WHAT YOU HAVE TO DO
Please copy each line in the records below that contains the string "center".

AVAILABLE RECORDS

····················

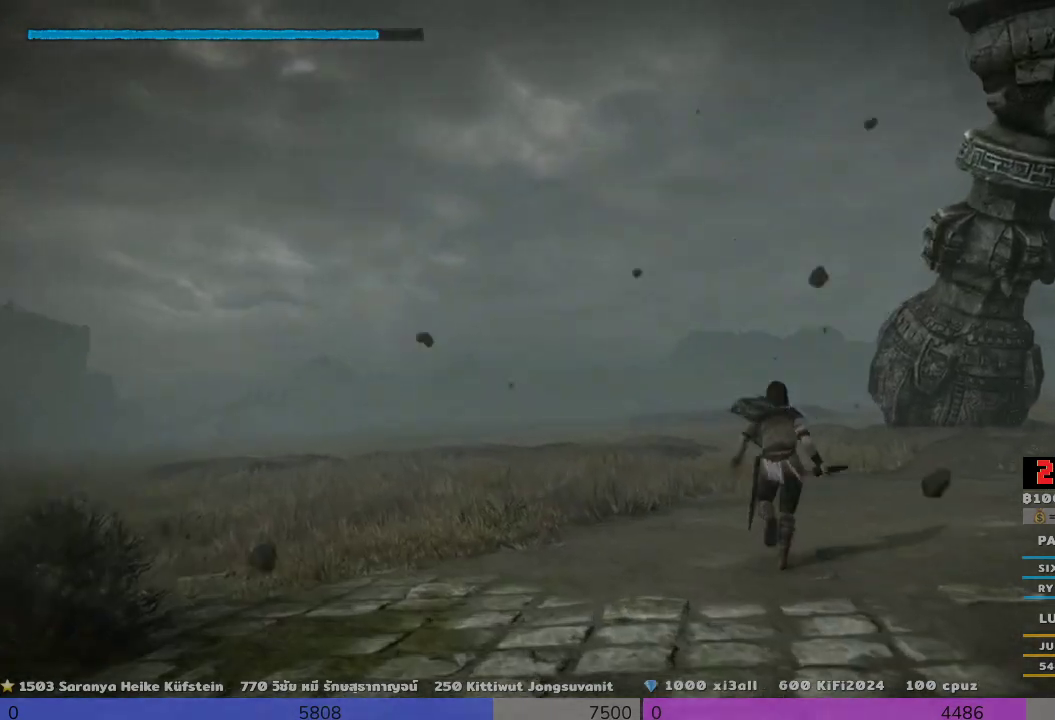
{"buttons": [], "left_stick": "up-left", "right_stick": "center", "events": [[333, "CIRCLE", "up"], [333, "left_stick", "up-left"]]}
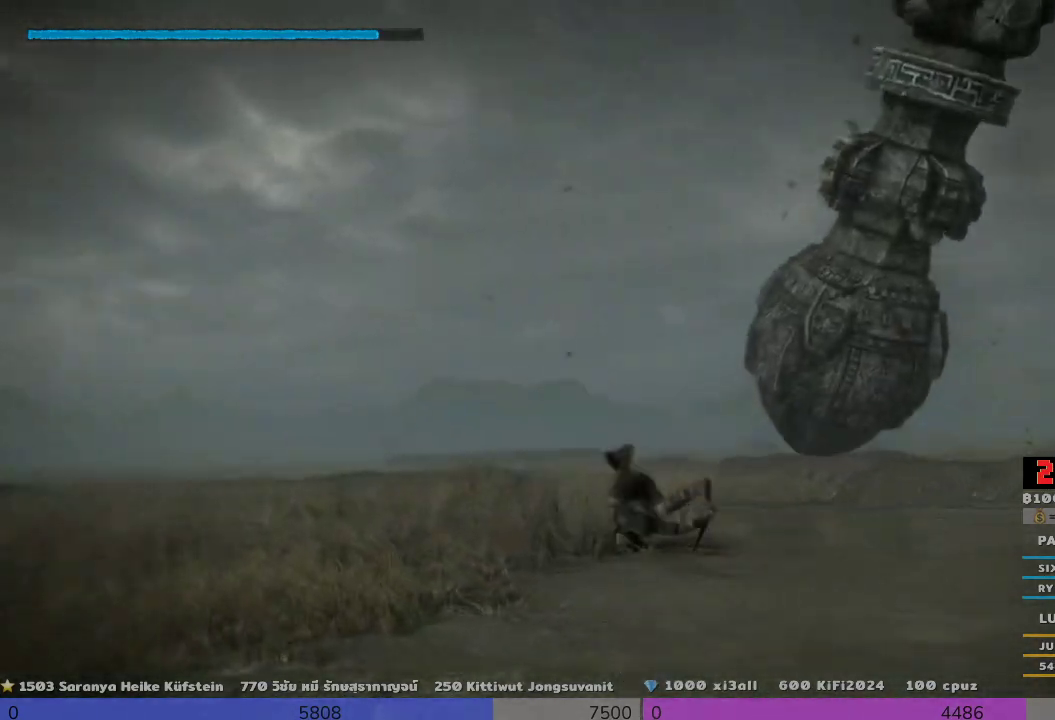
{"buttons": [], "left_stick": "up-left", "right_stick": "center", "events": []}
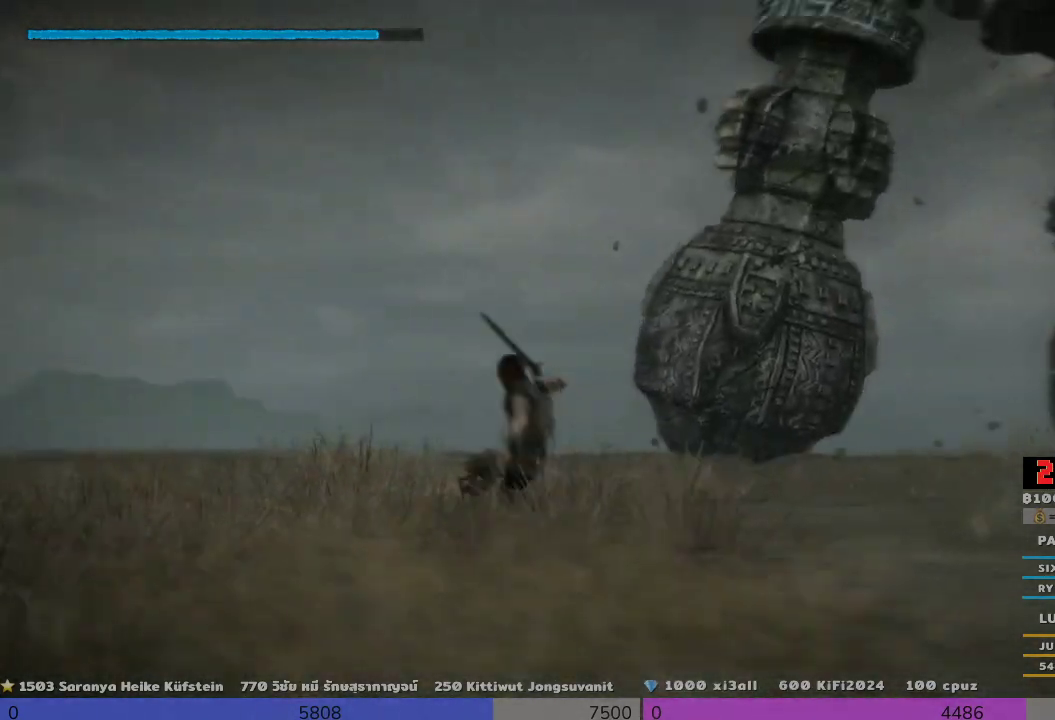
{"buttons": [], "left_stick": "up-left", "right_stick": "down-right", "events": [[167, "right_stick", "down-right"], [300, "right_stick", "center"], [467, "right_stick", "down-right"]]}
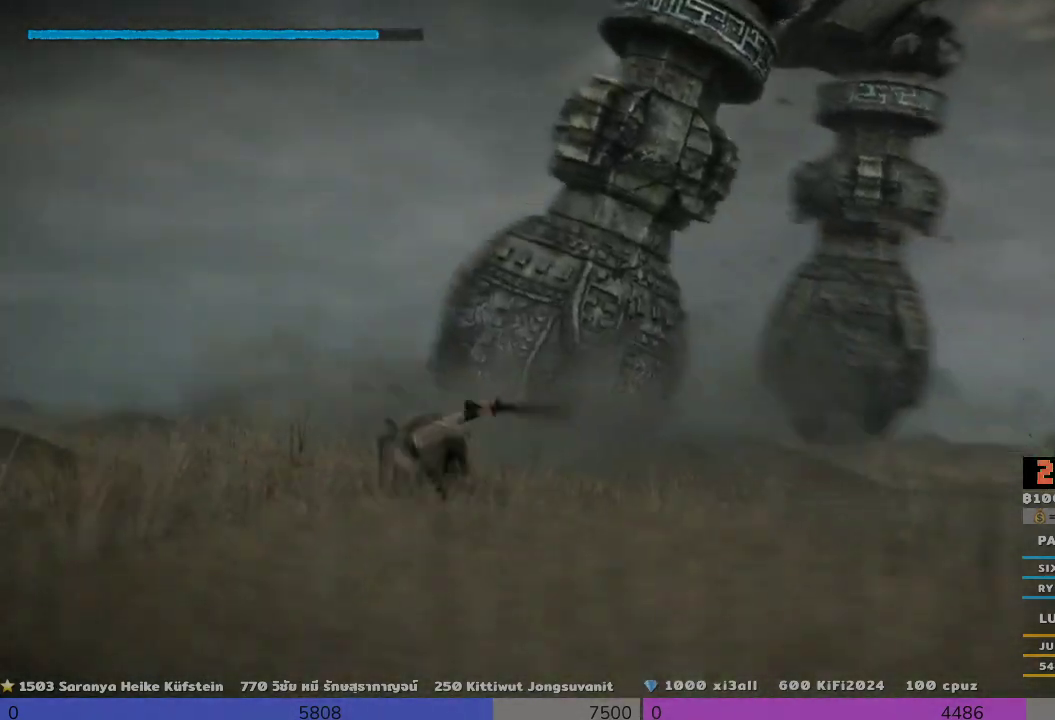
{"buttons": [], "left_stick": "down-left", "right_stick": "down-right", "events": [[133, "left_stick", "left"], [300, "left_stick", "down-left"]]}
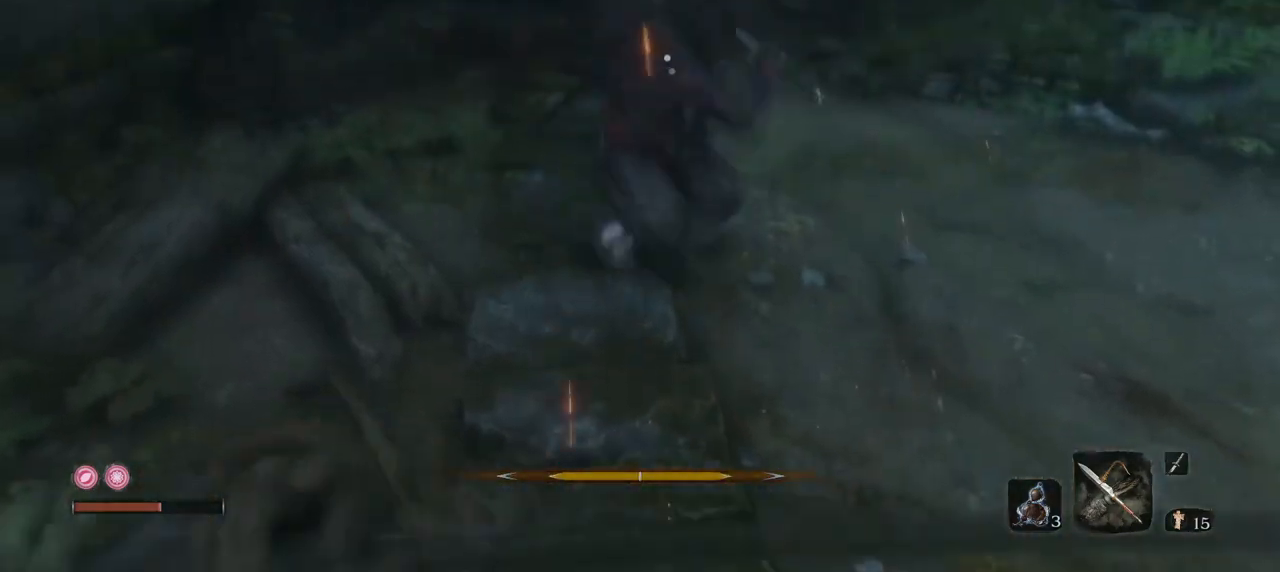
Gameplay with keyboard and mouse; each line is a JSON object with the keys and mouse buttons held at the frame after it. "events" lists presses ("down") and releases ("up") of "1", "2", "3", "4", "5", "a", "alt", "b", "c", "ctrl", "d", "e", "f", "g", "q", "r", "s", "shift", "space", "t", "tab", "tilde", "v", "w", "x", "z", "mouse_left", "mouse_wheel", "mouse_right", "mouse_mb4" and "mouse_mb5" between this image and that frame as [ms after this image, input, new state], when the widget could be followed in between. "mouse_left", "mouse_wheel", "mouse_right", "mouse_mb4", "mouse_mb5" = the "left", "wheel", "right", "mb4", "mb5" buttons of the "mouse" list. No other keys are recorded. "wheel" means that the mouse wheel is clicked or scrolled. Mouse movement is not recorded.
{"keys": ["w"], "mouse": [], "events": [[83, "mouse_right", "down"], [483, "mouse_right", "up"]]}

····················

ANSWER TO THE PROBLEM
{"buttons": [], "left_stick": "up-left", "right_stick": "center", "events": [[333, "CIRCLE", "up"], [333, "left_stick", "up-left"]]}
{"buttons": [], "left_stick": "up-left", "right_stick": "center", "events": []}
{"buttons": [], "left_stick": "up-left", "right_stick": "down-right", "events": [[167, "right_stick", "down-right"], [300, "right_stick", "center"], [467, "right_stick", "down-right"]]}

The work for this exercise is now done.